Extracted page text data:
______________________________

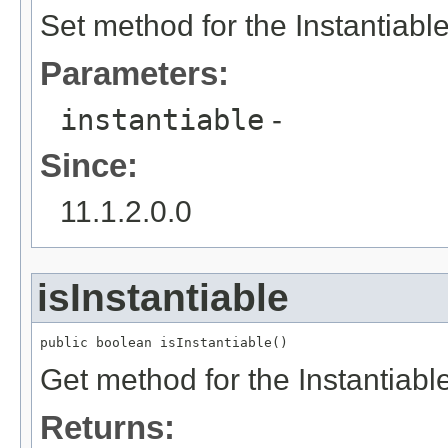
Set method for the Instantiabl
Parameters:
instantiable
-
Since:
11.1.2.0.0
isInstantiable
public boolean isInstantiable()
Get method for the Instantiabl
Returns:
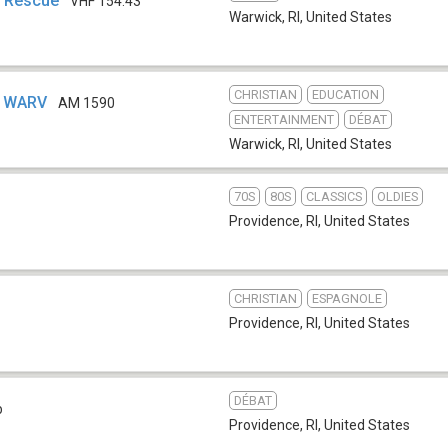
, Rescue
VHF 154.43
Warwick, RI
,
United States
CHRISTIAN
EDUCATION
- WARV
AM 1590
ENTERTAINMENT
DÉBAT
Warwick, RI
,
United States
70S
80S
CLASSICS
OLDIES
Providence, RI
,
United States
CHRISTIAN
ESPAGNOLE
Providence, RI
,
United States
DÉBAT
b
Providence, RI
,
United States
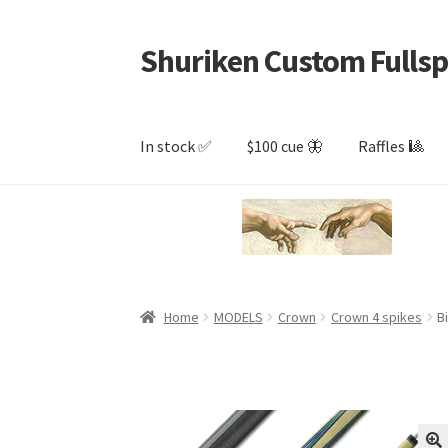
Shuriken Custom Fullsp
Skip
Skip
to
to
navigation
content
In stock ✅
$100 cue 🦋
Raffles 🎱
Home
MODELS
Crown
Crown 4 spikes
B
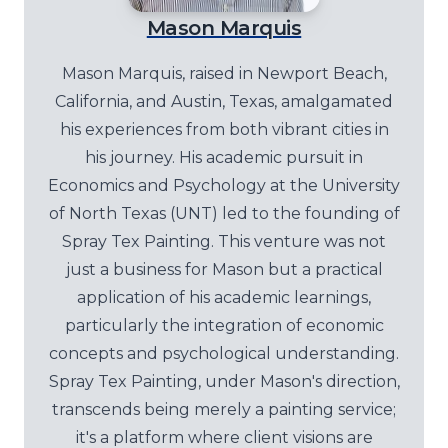
Mason Marquis
Mason Marquis, raised in Newport Beach,
California, and Austin, Texas, amalgamated
his experiences from both vibrant cities in
his journey. His academic pursuit in
Economics and Psychology at the University
of North Texas (UNT) led to the founding of
Spray Tex Painting. This venture was not
just a business for Mason but a practical
application of his academic learnings,
particularly the integration of economic
concepts and psychological understanding.
Spray Tex Painting, under Mason's direction,
transcends being merely a painting service;
it's a platform where client visions are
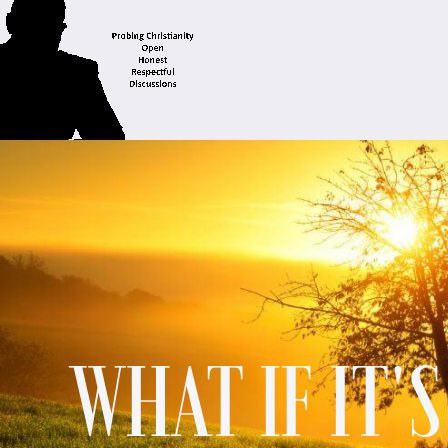
WHAT IF IT'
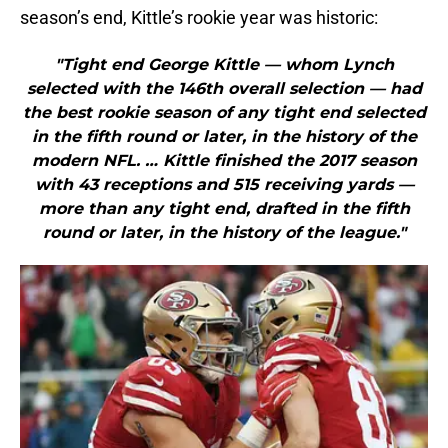
season’s end, Kittle’s rookie year was historic:
"Tight end George Kittle — whom Lynch
selected with the 146th overall selection — had
the best rookie season of any tight end selected
in the fifth round or later, in the history of the
modern NFL. … Kittle finished the 2017 season
with 43 receptions and 515 receiving yards —
more than any tight end, drafted in the fifth
round or later, in the history of the league."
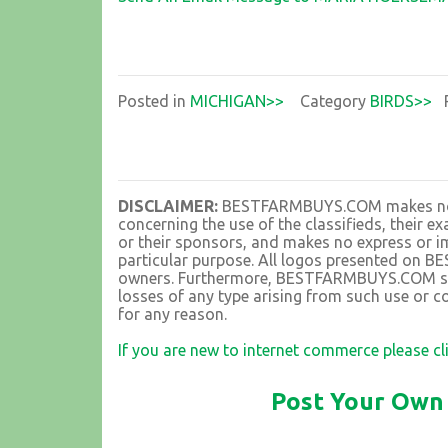
Posted in
MICHIGAN>>
Category
BIRDS>>
P
DISCLAIMER:
BESTFARMBUYS.COM makes no rep
concerning the use of the classifieds, their 
or their sponsors, and makes no express or im
particular purpose. All logos presented on 
owners. Furthermore, BESTFARMBUYS.COM shall
losses of any type arising from such use or co
for any reason.
If you are new to internet commerce please cl
Post Your Own 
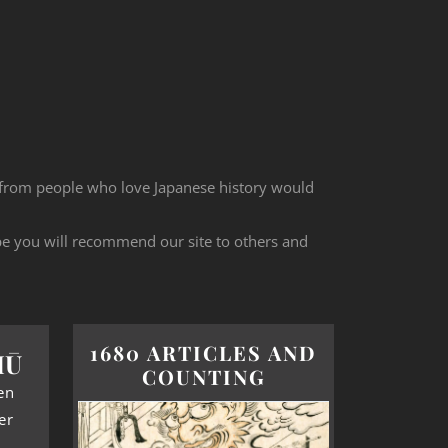
 from people who love Japanese history would
ope you will recommend our site to others and
1680 ARTICLES AND
HŪ
COUNTING
en
er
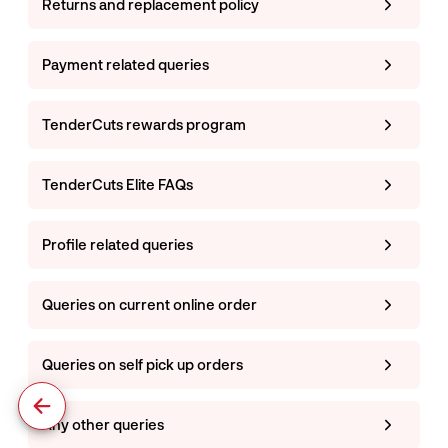
Returns and replacement policy
Payment related queries
TenderCuts rewards program
TenderCuts Elite FAQs
Profile related queries
Queries on current online order
Queries on self pick up orders
Any other queries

______________________________

Above are some records. Output exactly the lines from the one that contains "in the fifth round" to the one that contains "BESTFARMBUYS.COM makes no rep", keeping both, and omit the pictures.

in the fifth round or later, in the history of the
modern NFL. … Kittle finished the 2017 season
with 43 receptions and 515 receiving yards —
more than any tight end, drafted in the fifth
round or later, in the history of the league."
Posted in
MICHIGAN>>
Category
BIRDS>>
P
DISCLAIMER:
BESTFARMBUYS.COM makes no rep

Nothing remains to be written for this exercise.